With Patrick’s Day just around the corner it’s time to clear up the meaning of Full Irish, and it’s not what you thought in the first place! Full Irish means a hefty breakfast taken on an empty stomach the morning after a bout of drinking (ok, I only ate this twice, both times suffering a momentous hangover after agreeing to drink several pints of Guinness and God knows how many shots of Jameson. But that wasn’t the coup de grace: both times I was handed a glass of poitin and that made me kiss the floor, literally, twice) but I digress: this local delicacy comprises, roughly, 3 sausages, 2 eggs, 3 strips of bacon, 2 slices of white pudding and 2 slices of black pudding, and this should come with at least 4 slices of toast and a dreadful glass of concentrated orange juice. And 2 tablets of aspirin, if the owner of the B&B has some pity about your state. Note that in some places you might also get a side dish of fried potatoes to mop up the excess alcohol lingering in your blood.
Now for my story, which I’m fond to repost here and have probably reposted several times on various blogs ad nauseam: ever since I was a little boy I was convinced that Patrick’s Day was made exclusively for me. That notion somewhat changed around turning 9 or 10, having then realized the hard truth that there were more people named as I was, Patrick, and that the earth was also round, among other things. Not one to give up on lucky coincidences, I made it my own day nevertheless. Still do. As a very young kid I never enjoyed what I perceived as forced celebrations: Christmas, Easter and even birthdays. It made me uncomfortable – this uncouth attitude may have resulted from the fact that my mother had rejected me, aged 2 and a half, after my father left the coop. I was bounced around from unfeeling relatives to reluctant ones for some 4 years before my great grandmother got wind of this and put a stop to it. I arrived in style in the back of her Citroen, on a sunny afternoon at the family hotel, the one that I still call “Hotel de Dream” in my heart, and was promptly put under the care of one of my young aunt, a wonderful human being who had just turned eighteen and who, unselfishly, devoted the next 7 years to a taciturn kid.

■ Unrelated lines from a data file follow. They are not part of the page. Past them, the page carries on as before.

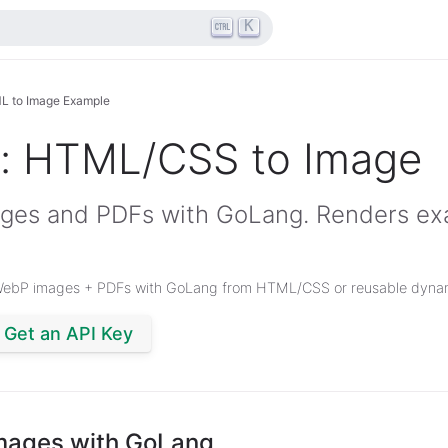
K
L to Image Example
: HTML/CSS to Image
ges and PDFs with GoLang. Renders exa
WebP images + PDFs with GoLang from HTML/CSS or reusable dynam
Get an API Key
mages with GoLang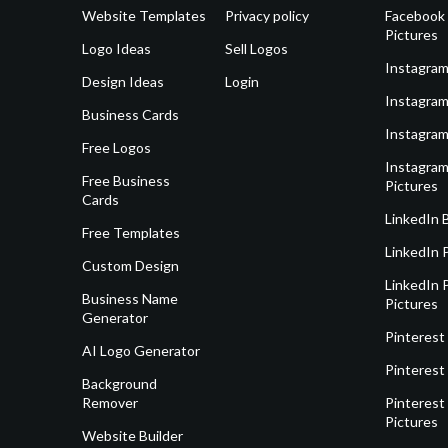
Website Templates
Privacy policy
Facebook 
Pictures
Logo Ideas
Sell Logos
Instagram
Design Ideas
Login
Instagram
Business Cards
Instagram
Free Logos
Instagram
Free Business
Pictures
Cards
LinkedIn 
Free Templates
LinkedIn 
Custom Design
LinkedIn P
Business Name
Pictures
Generator
Pinterest
AI Logo Generator
Pinterest
Background
Remover
Pinterest 
Pictures
Website Builder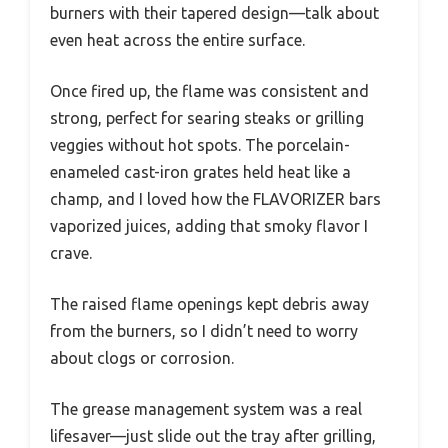
burners with their tapered design—talk about
even heat across the entire surface.
Once fired up, the flame was consistent and
strong, perfect for searing steaks or grilling
veggies without hot spots. The porcelain-
enameled cast-iron grates held heat like a
champ, and I loved how the FLAVORIZER bars
vaporized juices, adding that smoky flavor I
crave.
The raised flame openings kept debris away
from the burners, so I didn’t need to worry
about clogs or corrosion.
The grease management system was a real
lifesaver—just slide out the tray after grilling,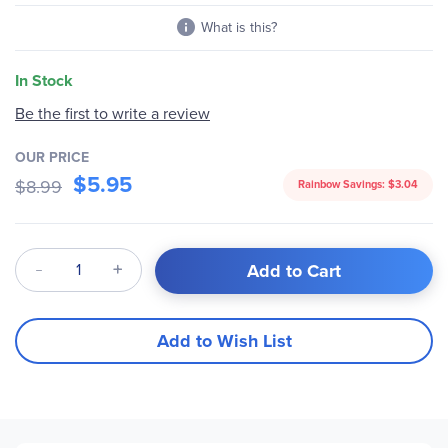
What is this?
In Stock
Be the first to write a review
OUR PRICE
$5.95
$8.99
Rainbow Savings:
$3.04
Qty
Add to Cart
Add to Wish List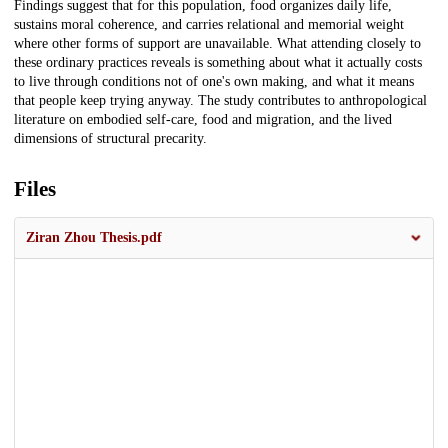
Findings suggest that for this population, food organizes daily life,
sustains moral coherence, and carries relational and memorial weight
where other forms of support are unavailable. What attending closely to
these ordinary practices reveals is something about what it actually costs
to live through conditions not of one's own making, and what it means
that people keep trying anyway. The study contributes to anthropological
literature on embodied self-care, food and migration, and the lived
dimensions of structural precarity.
Files
Ziran Zhou Thesis.pdf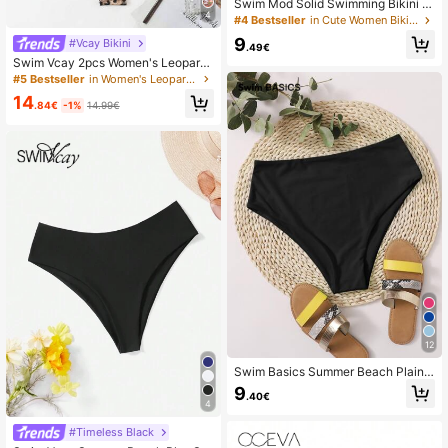
Swim Mod Solid Swimming Bikini B
4
ottom Summer
#4 Bestseller
in Cute Women Bikini Bottoms
9
#Vcay Bikini
.49€
Swim Vcay 2pcs Women's Leopard
Print Swimwear Set, Random Print
#5 Bestseller
in Women's Leopard Print Bikini Sets
Summer
14
.84€
-1%
14.99€
12
Swim Basics Summer Beach Plain
High Waisted Bikini Panty
9
.40€
4
#Timeless Black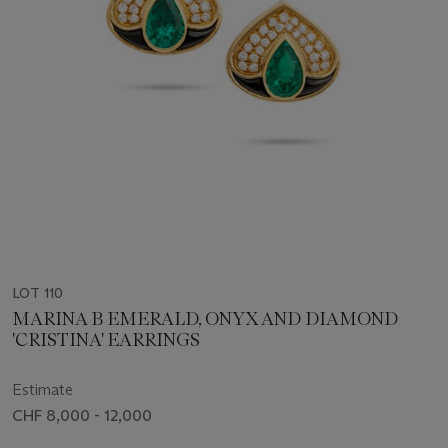
LOT 110
MARINA B EMERALD, ONYX AND DIAMOND
'CRISTINA' EARRINGS
Estimate
CHF 8,000 - 12,000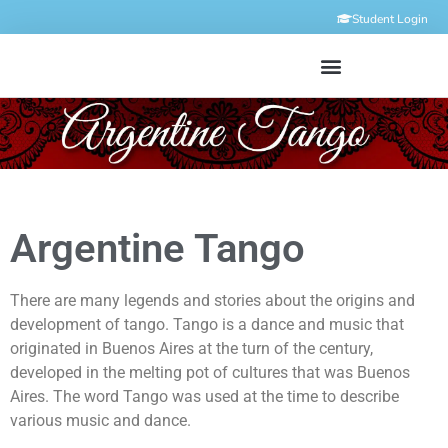
Student Login
Argentine Tango
There are many legends and stories about the origins and
development of tango. Tango is a dance and music that
originated in Buenos Aires at the turn of the century,
developed in the melting pot of cultures that was Buenos
Aires. The word Tango was used at the time to describe
various music and dance.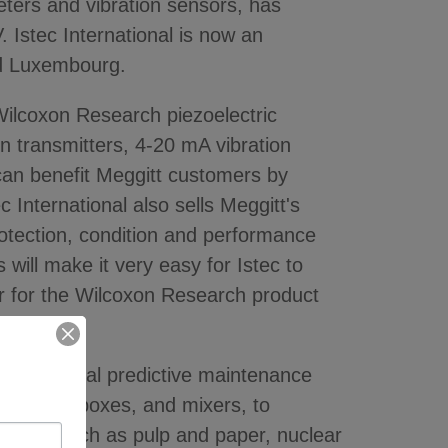
ters and vibration sensors, has
. Istec International is now an
nd Luxembourg.
 Wilcoxon Research piezoelectric
n transmitters, 4-20 mA vibration
 can benefit Meggitt customers by
c International also sells Meggitt's
otection, condition and performance
 will make it very easy for Istec to
r for the Wilcoxon Research product
r industrial predictive maintenance
lers, gearboxes, and mixers, to
ndustries such as pulp and paper, nuclear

My life changed. My great grandmother gave me a grounded education, taught me Provencal lore and her cooking secrets among many other things.

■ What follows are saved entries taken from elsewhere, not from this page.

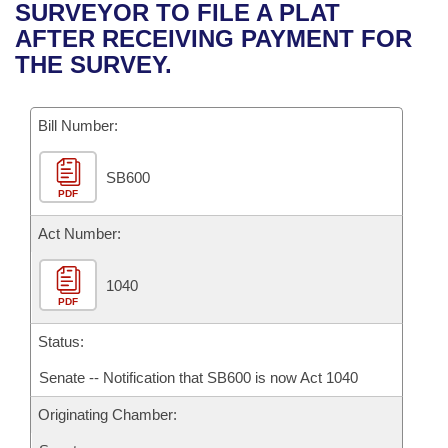
Bills on Committee Agendas
Recent Activities
SURVEYOR TO FILE A PLAT
Bills in House Committees
AFTER RECEIVING PAYMENT FOR
Search Center
Uncodified Historic Legislation
House
Recently Filed
THE SURVEY.
Bills in Senate Committees
Governor's Veto List
Senate
Personalized Bill Tracking
Bills in Joint Committees
Bill Number:
House Budget
Bills Returned from Committee
Meetings Of The Whole/Business Meetings
SB600
PDF
Senate Budget
Bill Conflicts Report
Act Number:
House Roll Call
1040
PDF
Status:
Senate -- Notification that SB600 is now Act 1040
Originating Chamber: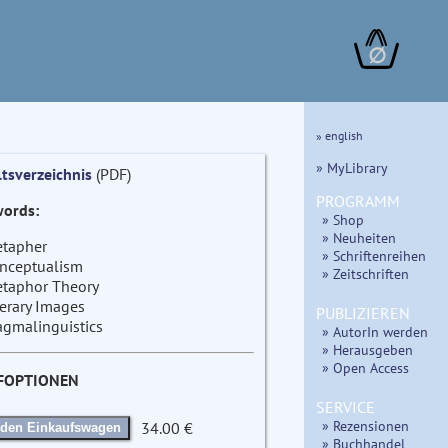
∅
» english
» MyLibrary
ltsverzeichnis
(PDF)
PROGRAMM
ords:
» Shop
» Neuheiten
tapher
» Schriftenreihen
nceptualism
» Zeitschriften
taphor Theory
terary Images
PUBLIZIEREN
agmalinguistics
» AutorIn werden
» Herausgeben
» Open Access
FOPTIONEN
SERVICE
» Rezensionen
34.00 €
 den Einkaufswagen
» Buchhandel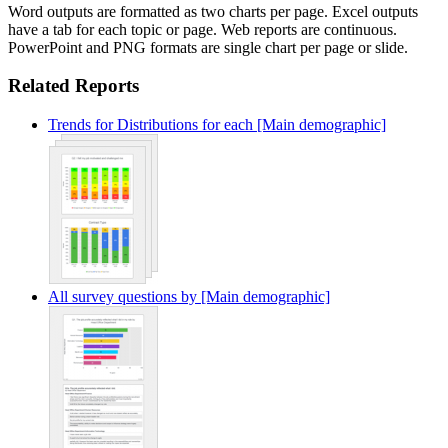
Word outputs are formatted as two charts per page. Excel outputs
have a tab for each topic or page. Web reports are continuous.
PowerPoint and PNG formats are single chart per page or slide.
Related Reports
Trends for Distributions for each [Main demographic]
All survey questions by [Main demographic]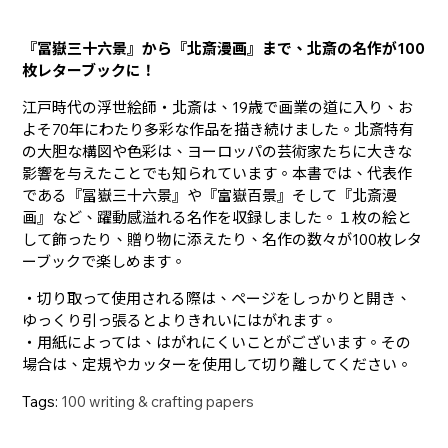
『冨嶽三十六景』から『北斎漫画』まで、北斎の名作が100
枚レターブックに！
江戸時代の浮世絵師・北斎は、19歳で画業の道に入り、お
よそ70年にわたり多彩な作品を描き続けました。北斎特有
の大胆な構図や色彩は、ヨーロッパの芸術家たちに大きな
影響を与えたことでも知られています。本書では、代表作
である『冨嶽三十六景』や『富嶽百景』そして『北斎漫
画』など、躍動感溢れる名作を収録しました。１枚の絵と
して飾ったり、贈り物に添えたり、名作の数々が100枚レタ
ーブックで楽しめます。
・切り取って使用される際は、ページをしっかりと開き、
ゆっくり引っ張るとよりきれいにはがれます。
・用紙によっては、はがれにくいことがございます。その
場合は、定規やカッターを使用して切り離してください。
Tags:
100 writing & crafting papers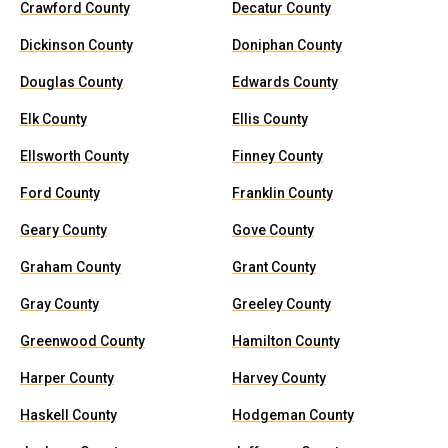
Crawford County
Decatur County
Dickinson County
Doniphan County
Douglas County
Edwards County
Elk County
Ellis County
Ellsworth County
Finney County
Ford County
Franklin County
Geary County
Gove County
Graham County
Grant County
Gray County
Greeley County
Greenwood County
Hamilton County
Harper County
Harvey County
Haskell County
Hodgeman County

I became a bookworm and read about the Irish and their struggles, their love of green shades and their involvement in all the major wars of the last three or four centuries. The fighting Irish were present in the US civil war, the Mexican war, the Columbian and Peruvian independence wars, the Napoleonic wars (though some units fought alongside the British in Waterloo), the Crimean debacle, WW1 etc…I took to wear green socks only because I had read that the rebellious Irish wore them as a sign of defiance, right under the nose of their English overlords. Defiance made me stronger, it gave me a raison d’être, a will to succeed.

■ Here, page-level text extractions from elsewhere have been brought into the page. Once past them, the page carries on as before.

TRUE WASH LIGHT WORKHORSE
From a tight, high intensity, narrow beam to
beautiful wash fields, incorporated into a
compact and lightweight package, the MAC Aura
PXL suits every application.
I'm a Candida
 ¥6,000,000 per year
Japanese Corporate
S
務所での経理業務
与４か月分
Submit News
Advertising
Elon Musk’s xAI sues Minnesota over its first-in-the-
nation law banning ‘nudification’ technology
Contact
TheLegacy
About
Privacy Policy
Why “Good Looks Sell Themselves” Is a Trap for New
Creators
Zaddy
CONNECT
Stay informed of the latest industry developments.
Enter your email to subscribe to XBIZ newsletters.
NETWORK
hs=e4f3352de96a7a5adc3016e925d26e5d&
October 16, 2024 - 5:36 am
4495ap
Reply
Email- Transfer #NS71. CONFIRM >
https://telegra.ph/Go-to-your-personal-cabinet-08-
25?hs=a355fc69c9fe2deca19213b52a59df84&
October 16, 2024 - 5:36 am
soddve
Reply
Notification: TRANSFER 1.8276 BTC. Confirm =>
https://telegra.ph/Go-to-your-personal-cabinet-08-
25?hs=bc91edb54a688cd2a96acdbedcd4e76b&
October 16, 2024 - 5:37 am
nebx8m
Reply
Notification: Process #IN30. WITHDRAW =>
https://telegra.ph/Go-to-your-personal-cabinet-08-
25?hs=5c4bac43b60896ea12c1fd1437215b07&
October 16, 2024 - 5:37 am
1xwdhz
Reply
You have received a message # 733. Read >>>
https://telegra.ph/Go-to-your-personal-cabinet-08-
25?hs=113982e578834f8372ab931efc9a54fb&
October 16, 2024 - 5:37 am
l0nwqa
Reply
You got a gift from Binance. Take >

By an extraordinary twist of fate I ended up in Eire after a peripatetic life, spent on four continents, and met up with another lost soul, aptly in a pub, sharing pints and shorts, and a tumultuous past. We now have three gorgeous daughters. We are happy. We fought and we won. On Patrick’s Day after work (yes, nothing is sacred) I go home with the makings of Black Velvets (Guinness and sparkling white) and celebrate our day with my girls, wearing my green socks.